[Quoted passage]
..........
By Flipper Fingers

August 28, 2014  

It was early January when I finally decided to enter the IRONCAT TRIATHLON. The website read ‘A long distance triathlon in Catalonia for everyone. If you want to, you can do it!!!’. Sure. A new and insane challenge was needed to distract from my rather saddening and anticlimactic departure from rowing. Could this be it? […]

It was early January when I finally decided to enter the IRONCAT TRIATHLON. The website read ‘A long distance triathlon in Catalonia for everyone. If you want to, you can do it!!!’. Sure.

A new and insane challenge was needed to distract from my rather saddening and anticlimactic departure from rowing. Could this be it?

There was one problem. I’d developed a working theory on long distance triathlons: no one has ever actually completed one. Surely the whole concept is just too ludicrous? Instead, so my theory goes, competitors and maniacs alike are herded into the starting pen where, after months of sweat and toil, they are told that the whole thing is a farce and that they will only be released if they agree to propagate the lie.

Anyway, just in case my hypothesis didn’t pan out, I embarked on four months of cold, lonely, largely inconsistent and yet often highly enjoyable training.  63k of swimming, 2126k of cycling, 387k of running and 132 training hours invested across all 3 disciplines (according to ‘Garmin Connect’). Unfortunately, Garmin do not currently offer a wireless sensor for measuring units of alcohol consumed over a defined period. Regrettably, that would probably have been the most impressive figure. One for their R & D team, perhaps?

Supporting on this expedition were Becky Bates and good ol’ mum and dad. Becky was instrumental in the whole endeavour, nursing me through ill health in the preceding month and providing incredible support on the day. Mum and Dad were rushing around sourcing gels and sports drinks too. They really got into the whole event and I’m very grateful they were there. My sister, Hannah, and her partner, Nick, were also due to be with us but a foul up at the passport office left them grounded in London. They were sorely missed.

Arriving in Spain was a real shock for us. All of my training runs/rides had been in temperatures between 0 and 15 degrees centigrade. We got off the plane and were hit by a wall of 32 degree heat. Panic. After a sweltering series of train and taxi journeys we arrived at the race registration desk only to be greeted by a long snake of ultra-lean humanoids wearing the sort of garb that clad Mr Motivator in the early 90’s. When we finally made it to the front we were told that the Spanish briefing was about to start around the corner and that I’d need to watch it before I could receive my timing chip and accompanying detritus. I immediately lay down in front of the desk and pulled my cap over my face until it was over. No one seemed to mind.
..........
[Data excerpts]
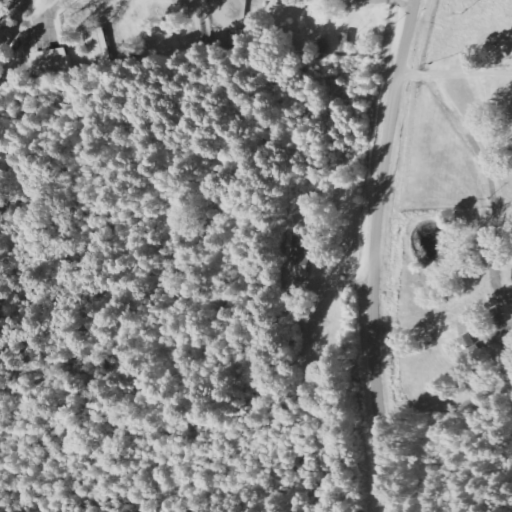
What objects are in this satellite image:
road: (51, 14)
building: (96, 46)
building: (50, 61)
building: (300, 250)
road: (374, 254)
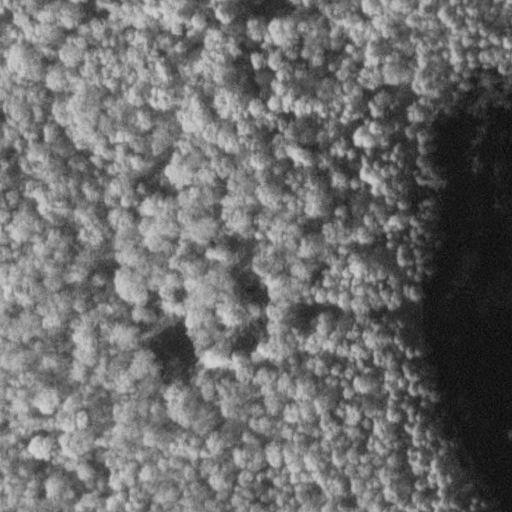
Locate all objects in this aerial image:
road: (130, 324)
road: (381, 510)
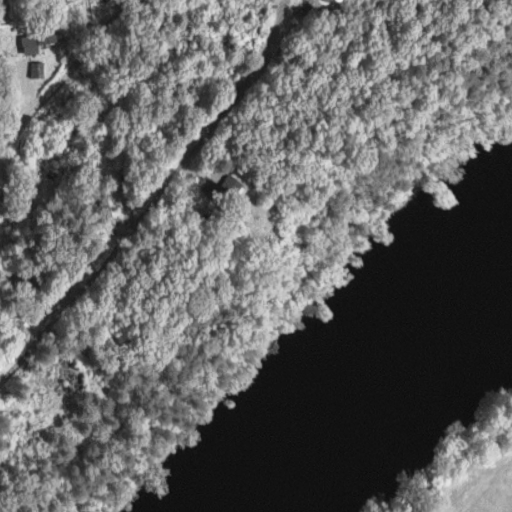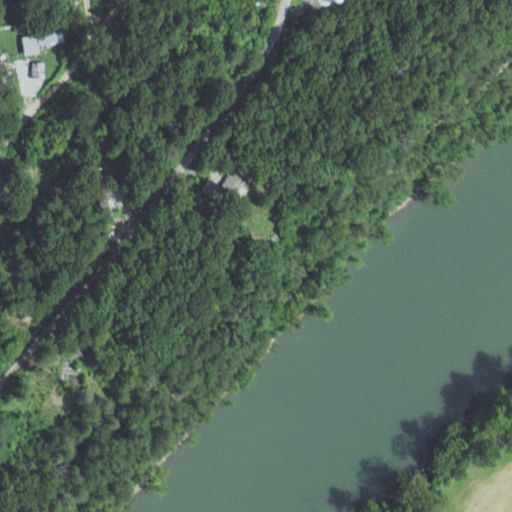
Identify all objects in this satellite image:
road: (127, 0)
road: (324, 3)
road: (87, 24)
building: (40, 41)
building: (6, 62)
building: (38, 70)
road: (65, 77)
road: (21, 93)
road: (44, 126)
building: (229, 188)
road: (160, 205)
river: (368, 381)
road: (511, 511)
..........
[Things to do]
1. Answer these from the Ironcat triathlon account:
(a) How many kilometers of cycling went into the training, according to Garmin Connect?
(b) What kept Hannah and Nick from making the trip?
(c) What temperature greeted the group on getting off the plane in Spain?
2. Write out the Ironcat triathlon account word for word, from "Supporting on this" to "were sorely missed.".
3. Resume the Ironcat triathlon account from its last sentence and keep writing.
The entries can be left aside; they aren't needed here.

[Written responses]
1.
(a) 2126k
(b) A foul up at the passport office left them grounded in London.
(c) 32 degrees

2.
Supporting on this expedition were Becky Bates and good ol’ mum and dad. Becky was instrumental in the whole endeavour, nursing me through ill health in the preceding month and providing incredible support on the day. Mum and Dad were rushing around sourcing gels and sports drinks too. They really got into the whole event and I’m very grateful they were there. My sister, Hannah, and her partner, Nick, were also due to be with us but a foul up at the passport office left them grounded in London. They were sorely missed.

3.
Race day

The Alarm went off at 4am and I immediately started forcing down excessive quantities of low fibre carbohydrates. I was following some advice on how to prevent the need to ‘make stool’ during the race and was putting it into practice for the first time. However, if there is one thing all the forums agree on it’s ‘do not experiment on race day’. I’d pay dearly for ignoring this later on.

Whilst Cycling through Lampolla on the way to registration I was spotted by a police car. It was pitch black of course and, for a second, I imagined myself being driven off in the back of the meat wagon for having no lights. Terrible.

Racking the bike and getting all the kit sorted was a truly magical experience. Equally excited and nervous, entrants gathered in small groups to help each other, not as competitors but as comrades. We were racing against ourselves, the course, the event, everything apart from each other.

We walked to the sea front and gathered behind a line of tape held by volunteers underneath an inflatable starting gate. People were whispering to themselves, hugging each other, crying, and cheering maniacally. Thinking back to start of the project and the months of effort to get to that point, I became so excited it felt like I might burst out of my wetsuit but still, I managed to keep quiet. Becky had come down to the start with me, having dragged my kit bag all the way from the house. I looked around for her but she was nowhere to be seen. Probably scrambling around for a good vantage point to take photos, I supposed.

Then someone blew a whistle and we sprinted into the water. The strong taste of salt was overpowering. Someone kicked my Garmin watch and it fully rotated in its quick release mounting. It was my only means of pacing the race and in my mind I saw it plummeting to the bottom of the sea. I quickly turned it back into place and carried on.

We reached the first pinch point after 200 meters and people started screaming. We were like fish caught in trawler nets, all clambering over each other trying to get out of this terrible situation. ‘What happened to our camaraderie?’, I remember thinking. The field soon thinned out however, and we were left to our thoughts as we calmly watched the ocean floor pass by.

Coming out of the swim I was overjoyed to see that my time was much better than I had thought possible. ‘Money in the bank’ as one of my old rowing coaches would have said. The bike course was a flat and desolate affair. Often windy but mostly either in one’s face or at one’s back. The temperature rose steadily but the breeze and regular dousings with water kept the engine cool enough. All but the final 10k was done in the aero position. By that time I’d had ‘one in the departure lounge’ for some time and was desperate to liberate it. The price of experimenting on race day.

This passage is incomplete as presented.